Stability & Portability

Ironically, going closer to the hardware can also be less hacky and involve less workarounds. Operating systems and their interfaces we use today are very old, architected with long outdated assumptions, come with lots of legacy, compatibility adapters and are notoriously hard to change.

Security & Sandboxing

Browser engines run untrusted code in separate processes with reduced permissions.
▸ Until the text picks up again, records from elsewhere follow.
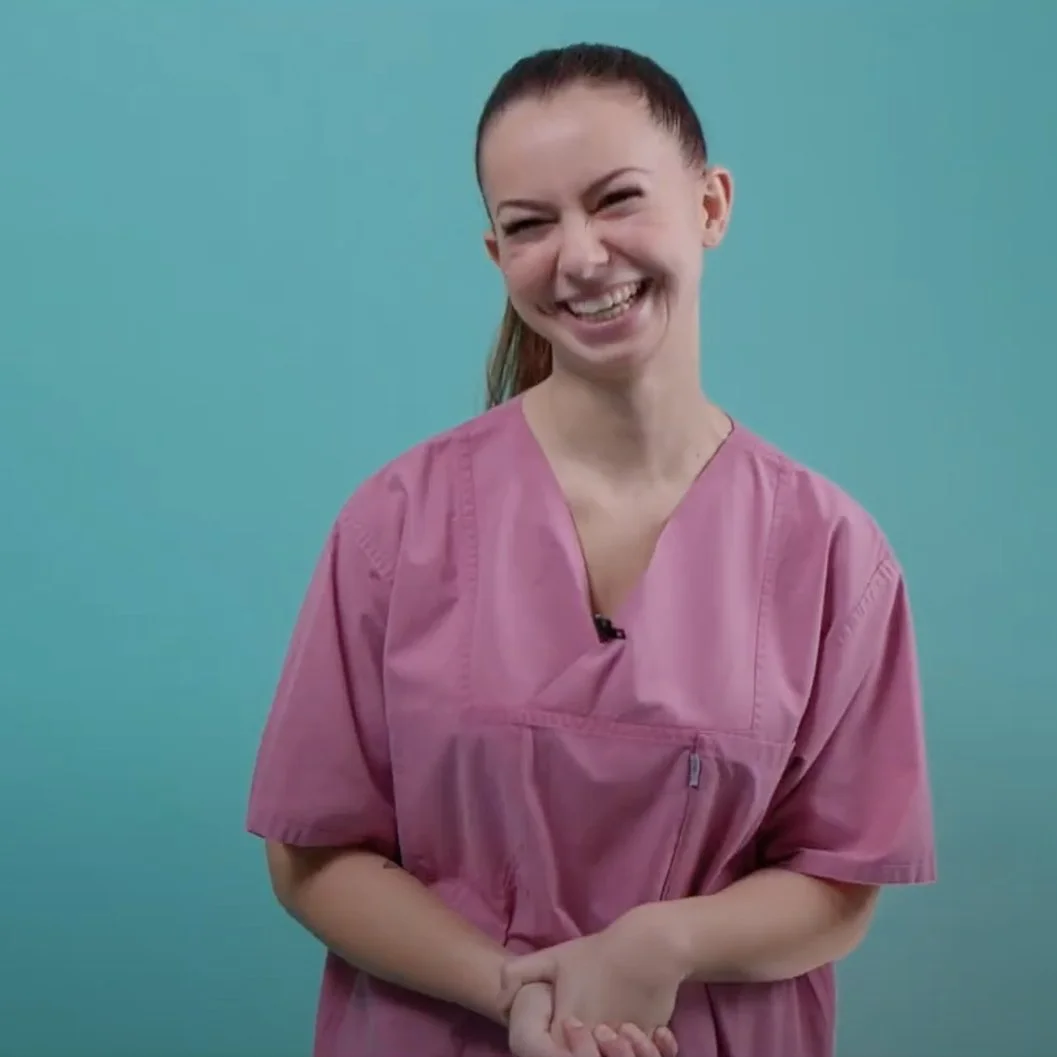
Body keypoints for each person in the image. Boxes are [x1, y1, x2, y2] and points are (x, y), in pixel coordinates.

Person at [246, 42, 936, 1057]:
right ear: (496, 254)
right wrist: (510, 991)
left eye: (616, 200)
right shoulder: (397, 522)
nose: (579, 256)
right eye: (531, 224)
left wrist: (663, 943)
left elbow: (840, 880)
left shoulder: (832, 553)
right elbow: (310, 854)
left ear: (710, 205)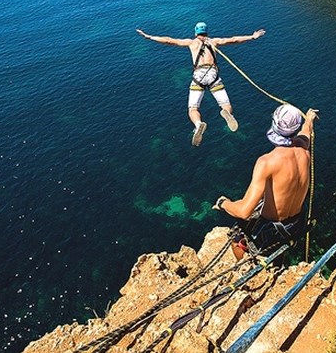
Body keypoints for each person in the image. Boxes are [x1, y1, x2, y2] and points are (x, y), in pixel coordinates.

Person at [213, 105, 318, 259]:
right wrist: (309, 119)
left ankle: (245, 267)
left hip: (272, 229)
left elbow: (243, 211)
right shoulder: (304, 149)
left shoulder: (266, 162)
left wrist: (223, 203)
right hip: (297, 224)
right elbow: (306, 131)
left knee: (236, 239)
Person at [136, 23, 266, 146]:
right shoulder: (214, 42)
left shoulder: (191, 43)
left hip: (198, 76)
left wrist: (149, 36)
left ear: (195, 32)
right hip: (213, 75)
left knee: (193, 108)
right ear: (206, 32)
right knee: (226, 105)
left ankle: (198, 125)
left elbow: (169, 40)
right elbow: (233, 39)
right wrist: (252, 36)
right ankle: (227, 114)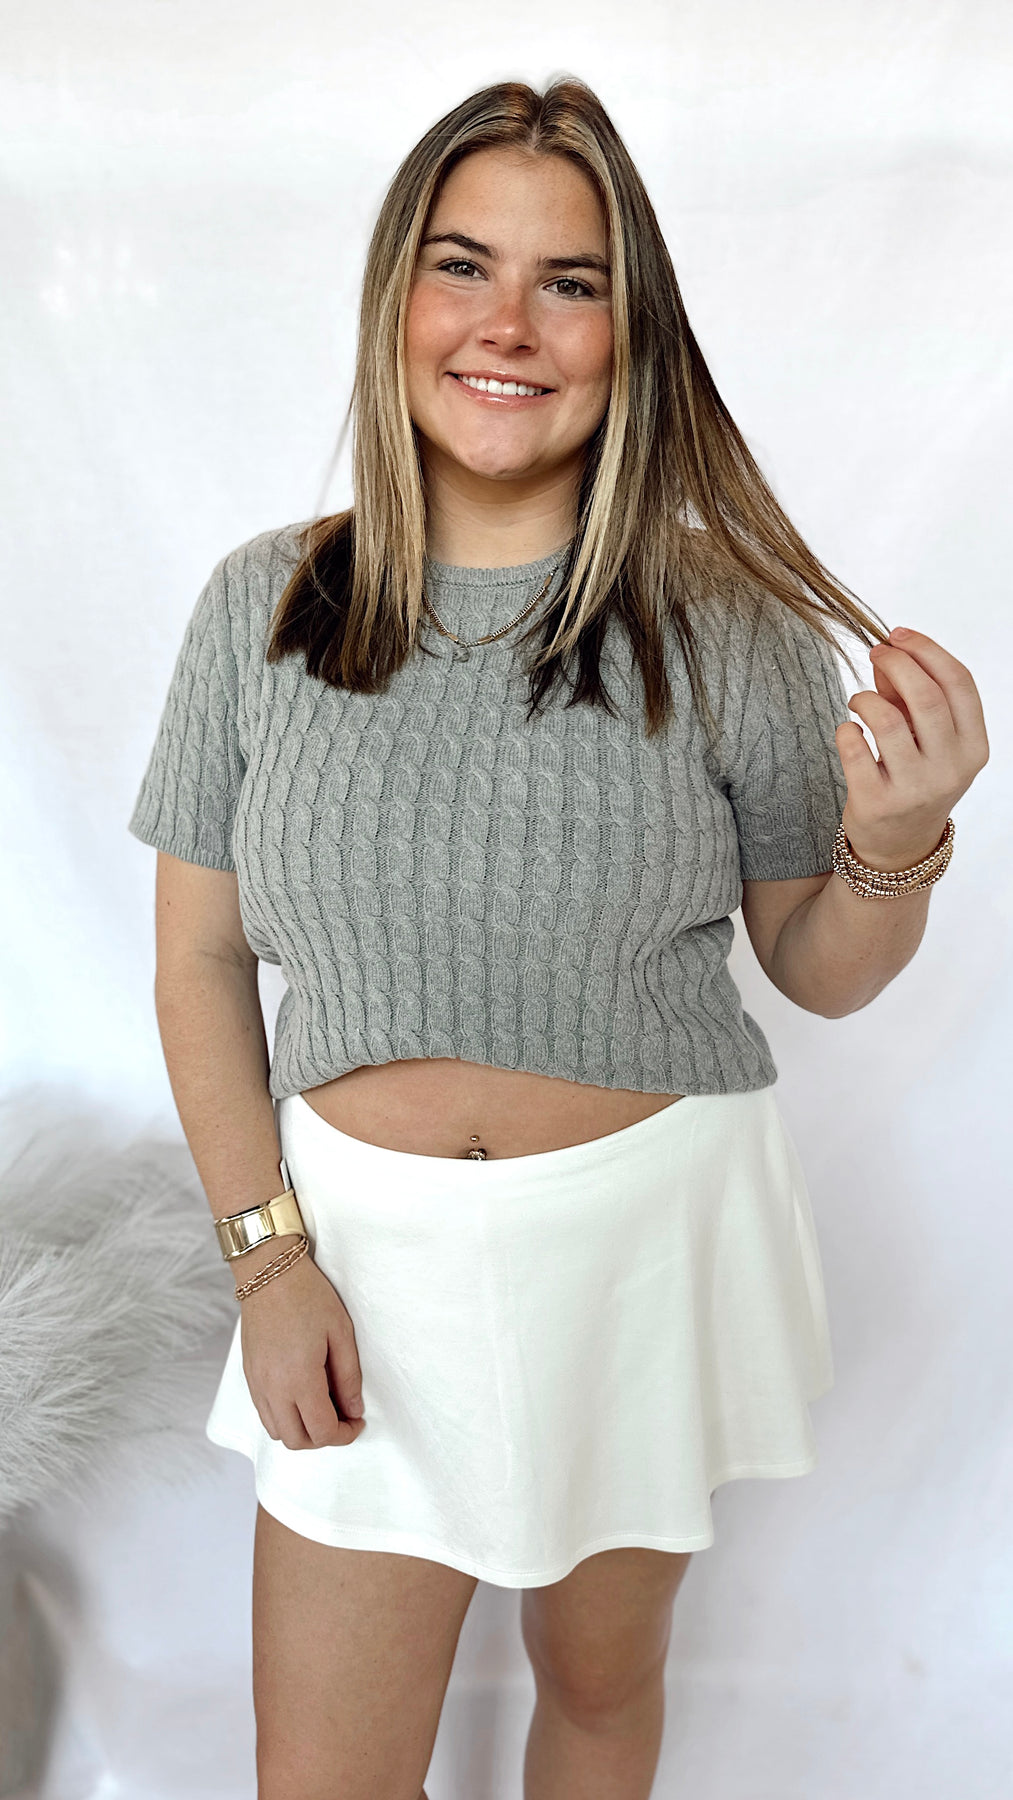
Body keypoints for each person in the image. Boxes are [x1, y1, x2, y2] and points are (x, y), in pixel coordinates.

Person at [128, 75, 988, 1800]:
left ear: (627, 333)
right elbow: (200, 965)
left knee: (599, 1695)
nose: (508, 324)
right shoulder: (262, 608)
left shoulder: (724, 624)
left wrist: (895, 845)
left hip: (645, 1252)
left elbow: (814, 969)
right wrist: (268, 1263)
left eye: (569, 281)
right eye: (463, 265)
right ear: (396, 297)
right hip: (355, 1264)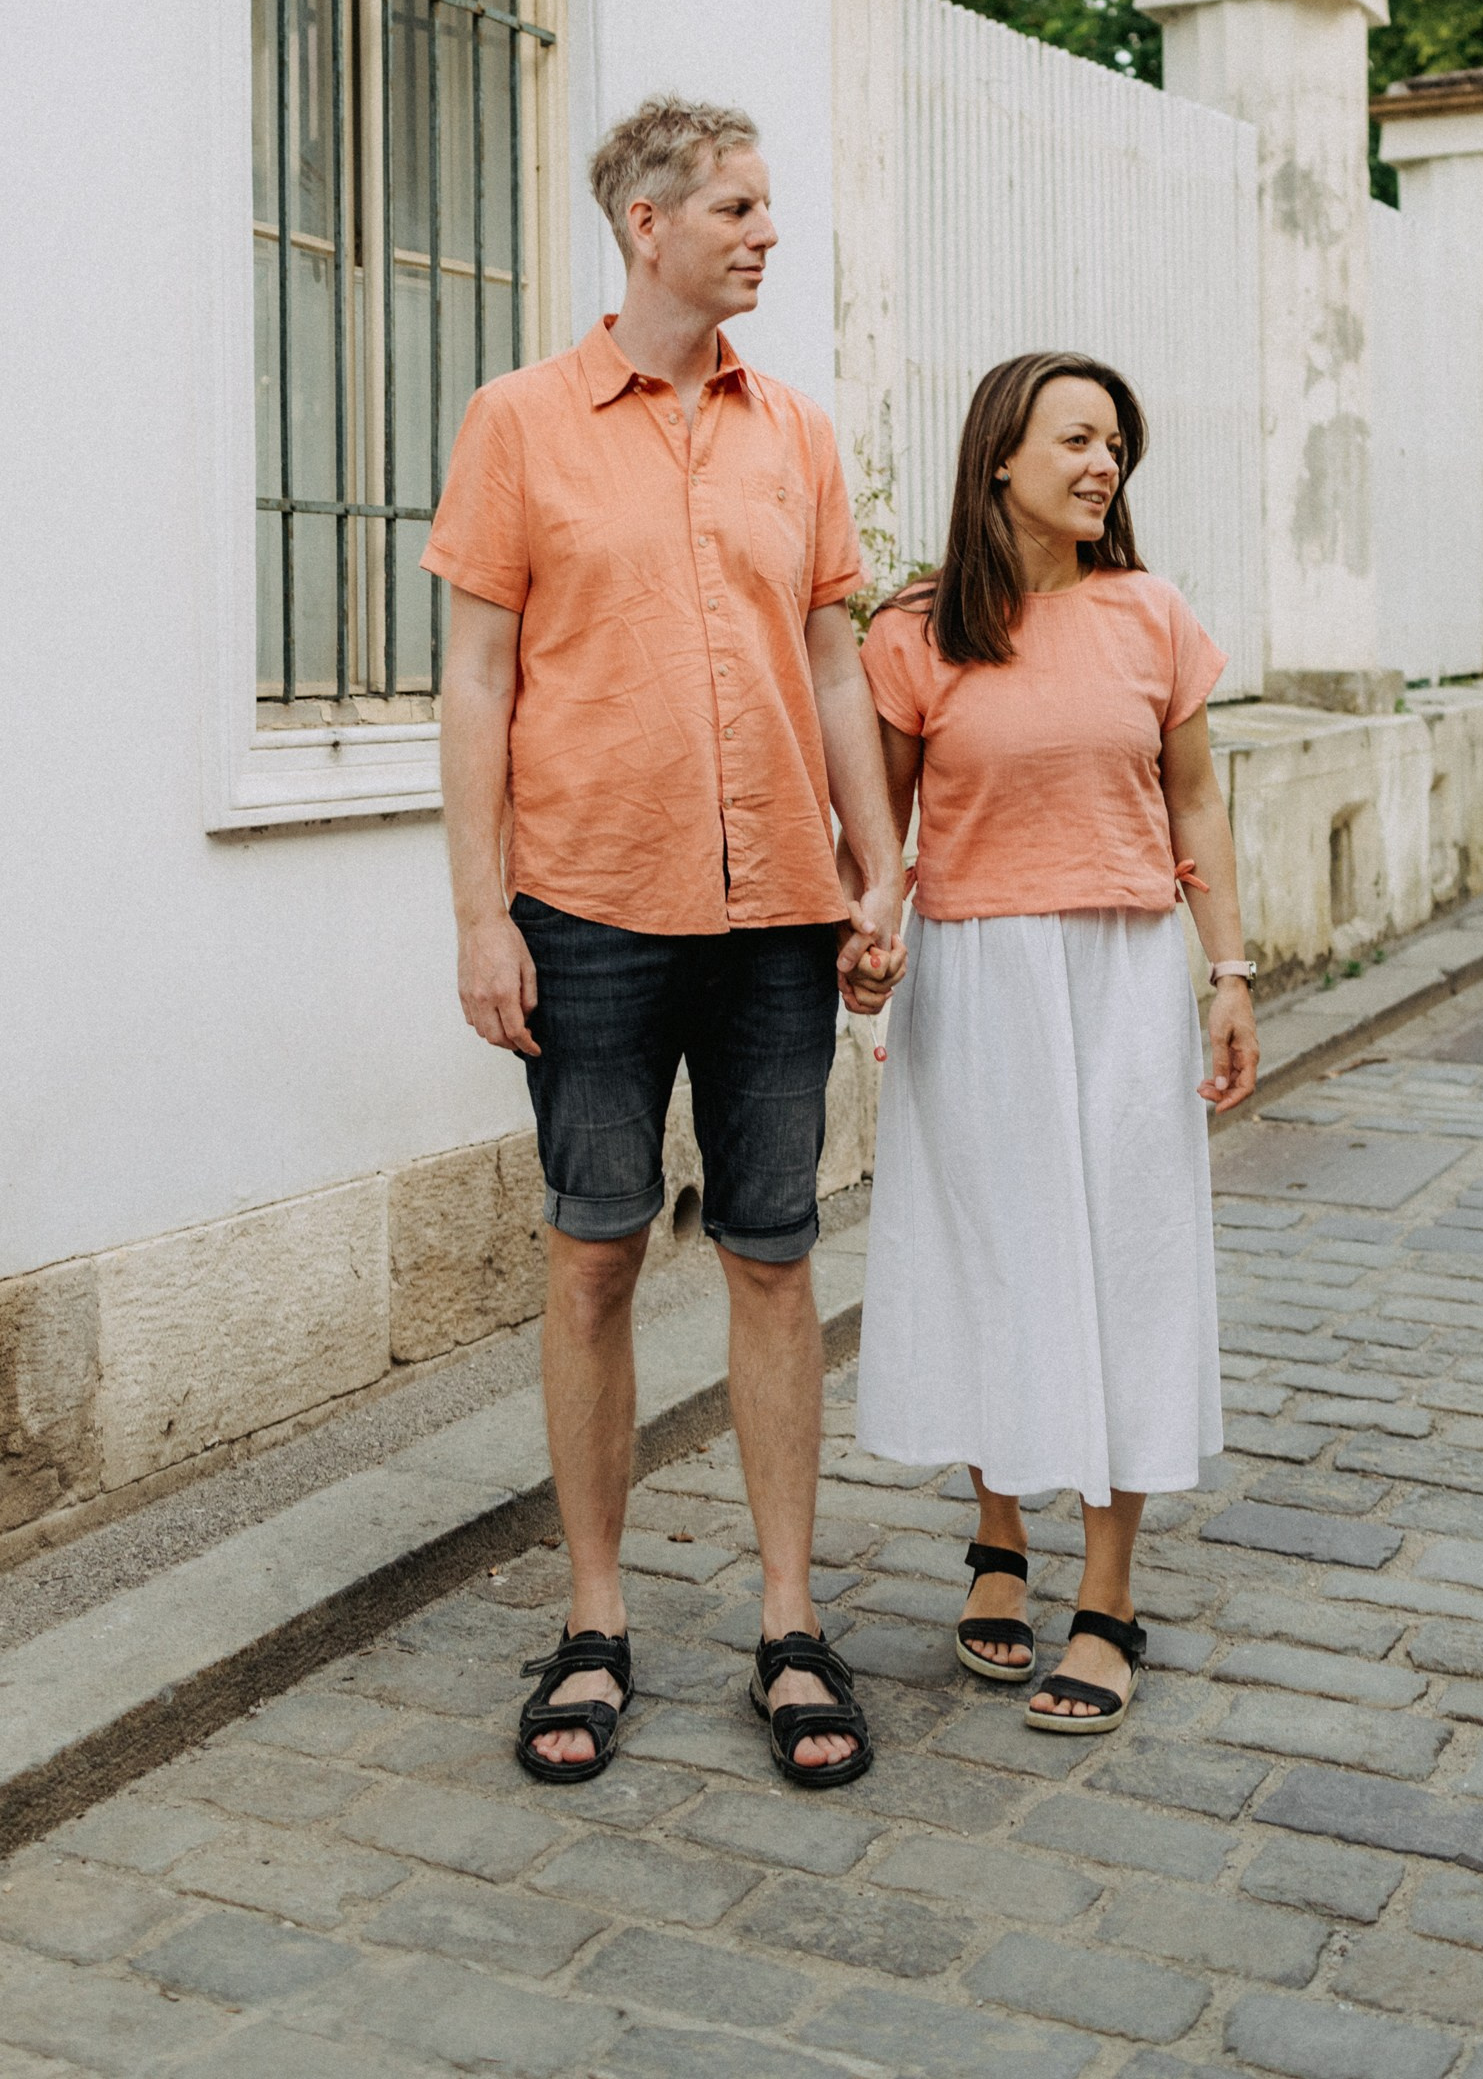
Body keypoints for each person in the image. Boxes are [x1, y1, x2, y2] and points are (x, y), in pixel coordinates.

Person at [424, 94, 906, 1790]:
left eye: (768, 207)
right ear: (648, 220)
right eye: (741, 207)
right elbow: (476, 680)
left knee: (774, 1259)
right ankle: (597, 1617)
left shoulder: (800, 435)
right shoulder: (519, 425)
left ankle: (788, 1621)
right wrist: (481, 912)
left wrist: (880, 868)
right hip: (585, 906)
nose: (768, 233)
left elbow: (838, 664)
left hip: (778, 911)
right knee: (596, 1255)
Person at [846, 350, 1258, 1732]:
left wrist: (1232, 971)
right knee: (996, 1252)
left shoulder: (1153, 616)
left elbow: (1196, 808)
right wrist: (868, 929)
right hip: (976, 975)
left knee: (1127, 1260)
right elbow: (883, 833)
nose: (1105, 466)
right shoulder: (913, 633)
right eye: (1079, 439)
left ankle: (1109, 1591)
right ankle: (996, 1539)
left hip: (1128, 970)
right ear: (1001, 458)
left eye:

With this library, one can go a step further and completely prevent untrusted (possibly JIT compiled) code from reaching the outer operating system, because syscalls do not lead anywhere.

Evaluation & Education

It is surprisingly hard (especially on x86-64, not so much on AArch64) to get a bare metal ISA machine without the hassle of setting up the entire execution environment (think firmware, boot loader, device drivers, kernel, etc.) correctly. Developers and students can experiment and prototype in kernel space with relative ease using this library instead.

Supported Platforms

  • Operating Systems: Linux (using KVM) and macOS (using HVF)
  • CPU ISAs: x86-64 / amd64, AArch64 / arm64
  • Executable Formats: ELF, Mach-O
  • Compilers: GCC, LLVM Clang
  • Remote Debugger: GDB 12, LLDB 14

Getting Started

Checkout, build, run example in test mode.

git clone https://github.com/Lichtso/rift.git
cd rift/
make
build/host/example -t

If you use VSCode and have the CodeLLDB extension installed, you can also start the example as debugger server and then use the "Run and Debug" section in VSCode.

build/host/example -d

Known Issues

  • On x86-64 macOS VMX_REASON_EPT_VIOLATION is triggered for every guest page when it is first accessed.
  • On x86-64 macOS VMX_REASON_IRQ is triggered for every time the thread is preempted by the watchdog timer of the outer kernel.
  • GDB does not accept the x86-64 arch description XML.

Shortcomings / Future Work

  • Shared memory is currently the only form of communication with these threads as there are no other synchronization mechanisms (mutex, semaphore, barrier, etc.) for them.
  • Interrupt controllers and interrupt handling are not implemented.
  • Furthermore, spawning child processes by forking is undefined behavior for now.